Darüber musste ich nun lange nachdenken. Vermutlich kann man sie erst befriedigend am Ende des Lebens beantworten. Hat es sich gelohnt weiter zu leben?
In meinem Falle kann ich dies heute schon mit JA beantworten.
Ich habe einige Versuche mein damals "armseliges" Leben zu beenden hinter mir. Als ich jedoch durch einen Gewaltakt tatsächlich an der Schwelle des Todes stand und wie durch ein Wunder überlebte, habe ich zu meinem eigenen Erstaunen erkannt, dass ich im Grunde gar nicht wirklich sterben will, sondern einfach nicht mehr so weiter leben wie bisher. Seit damals sage ich mir, dass ich nicht ohne Grund überlebt habe und dass ich wohl irgendwann in meinem Leben etwas erfüllen muss, was mir bis dato noch verborgen ist.

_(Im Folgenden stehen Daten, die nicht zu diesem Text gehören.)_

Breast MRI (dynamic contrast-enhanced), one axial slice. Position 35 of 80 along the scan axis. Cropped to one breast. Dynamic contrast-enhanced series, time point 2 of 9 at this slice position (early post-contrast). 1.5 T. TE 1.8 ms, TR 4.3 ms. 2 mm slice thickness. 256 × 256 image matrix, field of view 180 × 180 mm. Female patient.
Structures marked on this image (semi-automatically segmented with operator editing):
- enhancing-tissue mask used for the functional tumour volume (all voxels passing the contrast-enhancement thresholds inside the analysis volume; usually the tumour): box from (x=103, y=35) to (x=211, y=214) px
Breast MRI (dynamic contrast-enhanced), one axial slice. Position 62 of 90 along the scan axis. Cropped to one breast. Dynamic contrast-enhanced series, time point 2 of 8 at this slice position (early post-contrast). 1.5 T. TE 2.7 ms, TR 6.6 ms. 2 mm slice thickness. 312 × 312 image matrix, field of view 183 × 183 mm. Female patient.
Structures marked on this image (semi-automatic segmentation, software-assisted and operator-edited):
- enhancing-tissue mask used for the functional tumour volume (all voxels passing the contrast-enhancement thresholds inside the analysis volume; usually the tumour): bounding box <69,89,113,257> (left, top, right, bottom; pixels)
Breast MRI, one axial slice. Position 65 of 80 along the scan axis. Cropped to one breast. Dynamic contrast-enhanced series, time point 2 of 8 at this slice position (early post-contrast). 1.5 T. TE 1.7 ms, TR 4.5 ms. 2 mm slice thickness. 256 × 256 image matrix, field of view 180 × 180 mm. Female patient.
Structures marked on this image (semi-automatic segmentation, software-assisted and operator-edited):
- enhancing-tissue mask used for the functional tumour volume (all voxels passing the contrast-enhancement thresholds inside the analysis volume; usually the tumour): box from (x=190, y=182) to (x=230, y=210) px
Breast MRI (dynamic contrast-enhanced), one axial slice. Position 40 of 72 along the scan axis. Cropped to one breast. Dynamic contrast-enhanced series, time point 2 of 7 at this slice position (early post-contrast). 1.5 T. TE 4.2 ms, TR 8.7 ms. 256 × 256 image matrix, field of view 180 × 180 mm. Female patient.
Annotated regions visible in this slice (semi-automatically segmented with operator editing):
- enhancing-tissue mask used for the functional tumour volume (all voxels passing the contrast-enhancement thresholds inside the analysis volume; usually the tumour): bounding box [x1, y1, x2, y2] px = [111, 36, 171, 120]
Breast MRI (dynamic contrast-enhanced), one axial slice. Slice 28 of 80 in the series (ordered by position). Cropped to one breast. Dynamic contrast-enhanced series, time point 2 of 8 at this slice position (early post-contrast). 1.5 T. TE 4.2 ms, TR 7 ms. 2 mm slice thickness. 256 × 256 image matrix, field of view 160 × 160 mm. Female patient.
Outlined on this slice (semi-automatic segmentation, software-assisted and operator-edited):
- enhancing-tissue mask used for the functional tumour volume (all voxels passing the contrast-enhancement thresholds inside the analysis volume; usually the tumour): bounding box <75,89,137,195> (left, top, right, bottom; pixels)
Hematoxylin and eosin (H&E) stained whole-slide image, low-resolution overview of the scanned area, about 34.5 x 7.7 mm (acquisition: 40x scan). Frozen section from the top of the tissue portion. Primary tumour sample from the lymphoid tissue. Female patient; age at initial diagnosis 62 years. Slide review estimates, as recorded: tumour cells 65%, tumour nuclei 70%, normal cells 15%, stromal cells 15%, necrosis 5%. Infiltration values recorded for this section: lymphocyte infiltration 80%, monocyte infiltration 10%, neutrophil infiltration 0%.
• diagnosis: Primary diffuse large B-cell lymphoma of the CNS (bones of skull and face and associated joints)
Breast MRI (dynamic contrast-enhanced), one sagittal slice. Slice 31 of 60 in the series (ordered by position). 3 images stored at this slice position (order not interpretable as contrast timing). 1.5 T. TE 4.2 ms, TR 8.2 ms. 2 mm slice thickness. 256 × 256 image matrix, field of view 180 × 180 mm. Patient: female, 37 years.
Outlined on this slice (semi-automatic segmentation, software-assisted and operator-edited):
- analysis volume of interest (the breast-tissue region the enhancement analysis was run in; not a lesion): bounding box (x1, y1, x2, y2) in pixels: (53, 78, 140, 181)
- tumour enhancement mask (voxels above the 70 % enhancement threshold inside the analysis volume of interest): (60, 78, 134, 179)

Diese Erkenntnis hat mein ganzes Sein, das ich immerzu in Frage stellte verändert. Ich gab mir selber eine Chance und habe konsequent Schritt für Schritt mein Leben verändert. Natürlich hatte ich auch danach immer wieder Rückfälle, aber ich habe nicht aufgegeben und ich tat dies nicht mehr für andere, sondern ausschließlich für mich selbst.
Heute geht es mir gut, trotzdem überfällt mich von Zeit zu Zeit ein Anflug von Todessehnsucht. Ich habe gelernt, dass diese wohl ein Teil von mir ist der immer da sein wird. Vor allem wenn geliebte Menschen sterben, zieht mich dies wieder voll hinein. Aber mein Entschluss zu leben, bis ich an Altersschwäche vom Stuhl kippe ist unumstößlich.
Du schreibst, dass dein Freund versucht dich aus dem Abgrund zu ziehen und das er damit grosse Fortschritte macht. Du hast nicht erwähnt was diese Fortschritte genau sind, aber aus diesem Satz lese ich eine Hoffnung. Ich lese daraus, dass du dabei bist.
Der Weg zu einem besseren Wohlbefinden ist steinig und lang, ich selbst habe dazu sieben Jahre gebraucht. Man braucht also viel Geduld (ein Wort das ich hassen gelernt hatte) und Durchhaltevermögen, beides wünsche ich dir von Herzen!